De fureur et de cristal
Une contribution de Daniel Labeyrie
Sale temps, mon vieux Dan, les Pyrénées sont en tempête, les torrents charrient des pierres dans leurs eaux glacées et chez nous dans nos vallées, nous n’en menons pas large, ça pleure dans les entournures.
Nous ne sommes vraiment pas très nombreux à te pleurer mais qu’importe, tu nous laisses une flopée de bouquins où ton souffle poétique nous apaise tout en balayant les scories des massacreurs de liberté.
Je viens d’apprendre que tu t’es fait la malle il y a déjà quelques mois, bon sang, je n’ose pas y croire mais ton dernier livre « Tout doit disparaître » sentait non pas le sapin mais fleurait ta dissolution dans le Grand Tout cher au taoïste que tu fus.
Le banc du Champ de Mars (faudra changer ce nom) à Saint-Girons est bien vide : tu aurais plaisir à savoir que les moineaux et les mésanges vont en prendre possession.

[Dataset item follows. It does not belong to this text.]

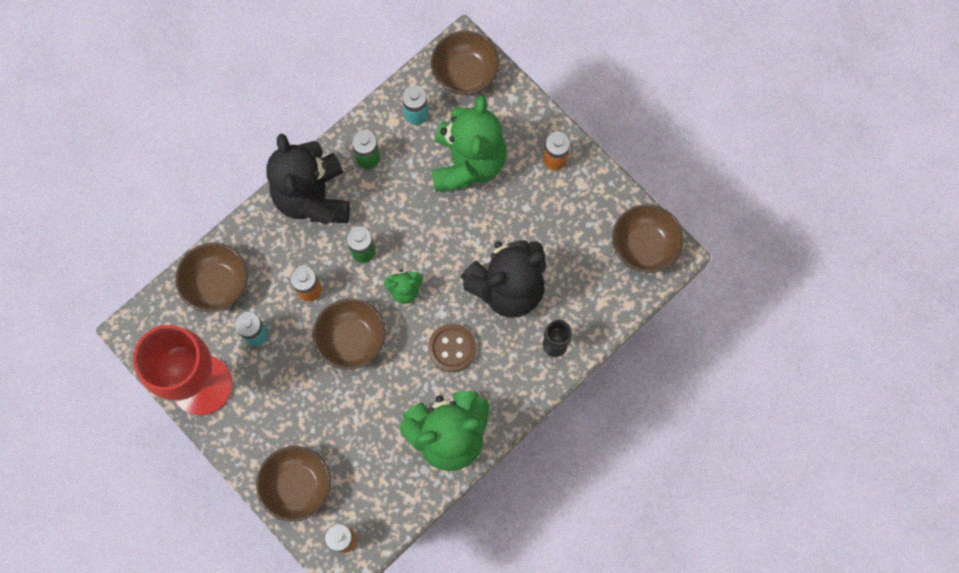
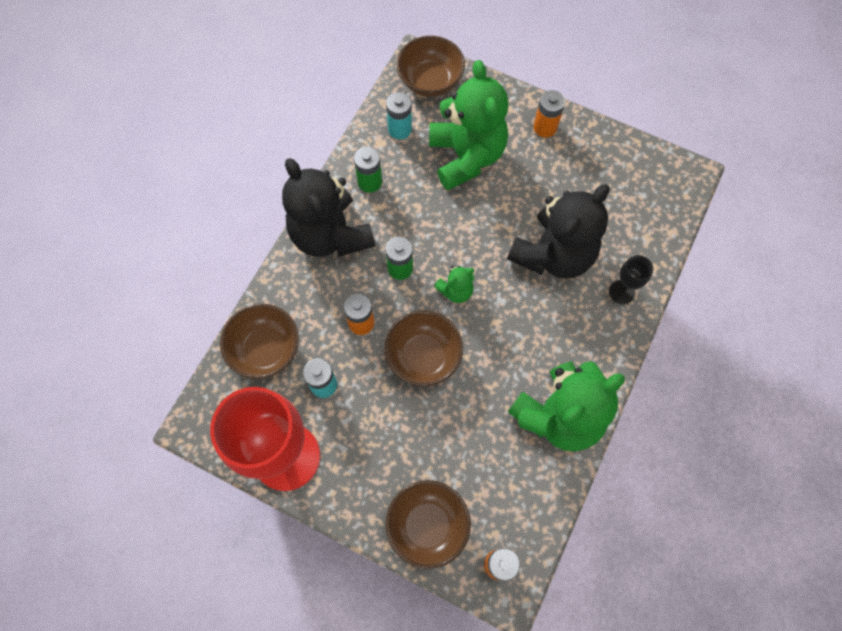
camera: 20 degrees left, 5 degrees down
(452, 348) = (525, 330): brown button -> none
(644, 246) = (661, 175): brown bowl -> none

Leur chant vaut mille fois la logorrhée ambiante que l’on nous sert jusqu’à la lie.
Sacré poète, sacré libertaire, tu n’as pas démérité en pourfendant cette époque pourrie où les dictateurs cravatés mettent la planète à feu et à sang. Si tu voyais le tableau de ces derniers mois, tes cordes vocales et ton palpitant seraient soumis à rude épreuve.
Cette politicaille, que tu abhorrais, continue à sévir droite dans ses bruits de bottes, massacre sans foi ni loi les moindres oasis, les moindres clairières.
Le bruit et la fureur règnent sans partage mais cher vieux Dan, sache que nous ne courberons pas l’échine ni ne mettrons des muselières à nos chants.
Ciao, vieux frère, plongeons-nous dans les cristaux de ton œuvre, drapés bien au chaud dans l’écrin de tes colères salutaires.